Text excerpt.
******************************

SV KWAI Visits Sausalito With a Treasure Trove of Trash
Most people wouldn’t be excited at the prospect of receiving 96 tons of trash, but a crowd of Sausalito well-wishers were elated to see their ship come in with a fresh haul from the North Pacific Gyre. Arriving under sail, the 140-ft vessel KWAI passed under the Golden Gate Bridge on Saturday, July 23, completing a 45-day garbage-trawling expedition that started in Hawaii. KWAI docked at the Bay Model in Sausalito Tuesday and Wednesday, July 26-27, for visitors to tour the boat and view the unloading.
“No smell, surprisingly. The material was well organized, mostly in cargo bags,” said Andy Stock on seeing the huge haul of trash. Stock is a San Francisco-based sailor and commercial fisherman who toured KWAI on July 27. “Hard work for what they believe in. Truly satisfying. It’s a cause well worth supporting; they do a lot with a little.”
The dockside visitors included California Lieutenant Governor Eleni Kounalakis, who toured the boat and viewed the unloading. KWAI will still be seen for at least another week anchored in Richardson Bay, with plans afterward to repeat its mission.
KWAI is a reincarnated cargo ship, built in Germany in 1950 and outfitted with a sailing rig in 2005. The vessel was purchased by the government of the Marshall Islands for the purpose of offsetting the nation’s carbon footprint, and is currently leased to the nonprofit Ocean Voyages Institute of Sausalito. It is ketch-rigged, with an auxiliary engine, but with the stated goal to use the engine as little as possible.
“Sustainable sailing cargo is what we’re all about. We’re able to stay at sea 55 days without running out of fuel,” said KWAI’s captain, Locky MacLean, who points out that the vessel uses only a small fraction of fuel compared to comparably sized vessels, thanks to the sails. “We are always sailing, even when motorsailing.”
“Garbage is not a time-sensitive material that has to be on a tight schedule, so sail power is fine for this,” said Chris McKay of Ocean Voyages Institute, which coordinated the expedition. “Pulling plastic by burning carbon is just nuts. So if you can do this by sail, it’s a real win.”
McKay describes the Pacific Garbage Patch as “a floating city of garbage,” and admits that each haul might only make a small dent in the patch. However, “I think a lot of it is about building awareness. And the crew actually are doing something. They’re going to keep going back and forth, and it will take a long time, but at least it’s some progress. You can remove this plastic, turn it into construction products or energy. The main part is getting it out of the ocean and back to shore.”
The science behind finding ocean garbage is surprisingly sophisticated. KWAI’s crew, the shoreside team at Ocean Voyages Institute, and partners including NOAA and the University of Hawaii, rely on both satellite images and GPS trackers from volunteer sailors who spot and tag fields of debris.
“People want to do something worthwhile, and sailors help us by taking our trackers,” said Mary Crowley, who founded Ocean Voyages Institute in 1979. Crowley herself is a lifelong sailor who has logged thousands of sea miles in places like the Caribbean, Galápagos, Panama, Pitcairn, Scandinavia, and West Africa. The OVI network of volunteer sailors even included several crews from the recent Pacific Cup race from Hawaii to San Francisco. “Sailors tag the trash, then we look over the radius and find all sorts of other debris and nets. The trackers have been beacons leading us to more areas.”

******************************

Material supplied.

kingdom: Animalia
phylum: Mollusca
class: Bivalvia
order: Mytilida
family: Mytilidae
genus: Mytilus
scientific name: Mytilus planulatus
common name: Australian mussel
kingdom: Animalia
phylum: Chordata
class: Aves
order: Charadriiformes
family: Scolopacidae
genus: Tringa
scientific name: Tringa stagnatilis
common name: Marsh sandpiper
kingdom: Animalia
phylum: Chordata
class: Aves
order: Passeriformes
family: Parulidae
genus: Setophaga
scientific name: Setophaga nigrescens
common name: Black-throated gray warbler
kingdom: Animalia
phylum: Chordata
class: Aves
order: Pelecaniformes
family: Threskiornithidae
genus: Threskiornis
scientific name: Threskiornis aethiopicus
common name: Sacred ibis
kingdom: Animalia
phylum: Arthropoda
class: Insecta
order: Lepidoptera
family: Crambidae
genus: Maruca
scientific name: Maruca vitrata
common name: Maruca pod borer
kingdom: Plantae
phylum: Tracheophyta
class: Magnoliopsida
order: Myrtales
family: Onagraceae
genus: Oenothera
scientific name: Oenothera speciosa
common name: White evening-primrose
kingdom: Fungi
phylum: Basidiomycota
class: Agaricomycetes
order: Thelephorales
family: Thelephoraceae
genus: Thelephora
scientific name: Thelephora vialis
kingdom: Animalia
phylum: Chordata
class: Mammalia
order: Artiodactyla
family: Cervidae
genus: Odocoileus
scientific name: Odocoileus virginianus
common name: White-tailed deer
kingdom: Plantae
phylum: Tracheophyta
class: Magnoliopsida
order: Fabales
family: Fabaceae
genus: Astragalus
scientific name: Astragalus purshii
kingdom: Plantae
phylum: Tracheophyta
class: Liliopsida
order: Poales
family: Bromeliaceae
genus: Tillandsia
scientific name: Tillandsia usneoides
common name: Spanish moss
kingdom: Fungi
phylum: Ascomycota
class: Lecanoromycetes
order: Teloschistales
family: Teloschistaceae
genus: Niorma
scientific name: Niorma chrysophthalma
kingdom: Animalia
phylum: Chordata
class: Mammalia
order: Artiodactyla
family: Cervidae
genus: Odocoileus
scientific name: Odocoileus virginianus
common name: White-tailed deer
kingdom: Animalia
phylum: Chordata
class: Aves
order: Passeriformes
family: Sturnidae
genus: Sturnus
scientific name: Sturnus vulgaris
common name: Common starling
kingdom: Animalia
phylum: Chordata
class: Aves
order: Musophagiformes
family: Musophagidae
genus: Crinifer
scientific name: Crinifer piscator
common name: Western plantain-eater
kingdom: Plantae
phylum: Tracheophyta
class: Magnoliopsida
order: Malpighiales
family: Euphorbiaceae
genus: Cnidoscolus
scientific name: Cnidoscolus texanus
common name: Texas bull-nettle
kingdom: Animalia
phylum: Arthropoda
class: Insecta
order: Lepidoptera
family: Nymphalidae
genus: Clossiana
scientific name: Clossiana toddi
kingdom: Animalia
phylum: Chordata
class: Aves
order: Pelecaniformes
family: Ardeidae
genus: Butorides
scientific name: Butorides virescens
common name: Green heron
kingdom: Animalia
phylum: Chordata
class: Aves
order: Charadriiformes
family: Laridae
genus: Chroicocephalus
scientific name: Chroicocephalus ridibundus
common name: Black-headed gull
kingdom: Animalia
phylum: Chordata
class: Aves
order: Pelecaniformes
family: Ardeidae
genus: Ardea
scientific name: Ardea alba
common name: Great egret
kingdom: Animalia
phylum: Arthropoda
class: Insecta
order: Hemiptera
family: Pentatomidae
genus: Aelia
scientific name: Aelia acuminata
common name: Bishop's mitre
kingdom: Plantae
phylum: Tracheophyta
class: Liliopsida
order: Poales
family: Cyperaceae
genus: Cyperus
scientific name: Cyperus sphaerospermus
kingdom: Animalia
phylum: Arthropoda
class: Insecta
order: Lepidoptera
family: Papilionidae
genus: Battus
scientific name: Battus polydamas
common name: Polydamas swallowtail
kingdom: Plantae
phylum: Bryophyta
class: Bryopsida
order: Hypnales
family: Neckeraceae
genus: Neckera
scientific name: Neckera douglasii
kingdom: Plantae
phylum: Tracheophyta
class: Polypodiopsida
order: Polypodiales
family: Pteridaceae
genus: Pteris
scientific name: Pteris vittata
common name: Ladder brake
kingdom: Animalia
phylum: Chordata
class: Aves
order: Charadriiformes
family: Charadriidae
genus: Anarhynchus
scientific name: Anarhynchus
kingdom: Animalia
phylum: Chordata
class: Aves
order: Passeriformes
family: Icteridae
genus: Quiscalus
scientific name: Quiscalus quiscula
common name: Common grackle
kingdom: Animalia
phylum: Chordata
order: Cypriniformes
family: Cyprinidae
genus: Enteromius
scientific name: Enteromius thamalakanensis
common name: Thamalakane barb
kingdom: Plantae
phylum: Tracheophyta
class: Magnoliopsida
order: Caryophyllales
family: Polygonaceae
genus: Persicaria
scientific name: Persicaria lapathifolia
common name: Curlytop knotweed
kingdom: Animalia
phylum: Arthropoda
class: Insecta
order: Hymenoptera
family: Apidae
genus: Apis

******************************

In the article on KWAI's visit to Sausalito, where and in what year was the vessel built?

Expected answer.
It was built in Germany in 1950.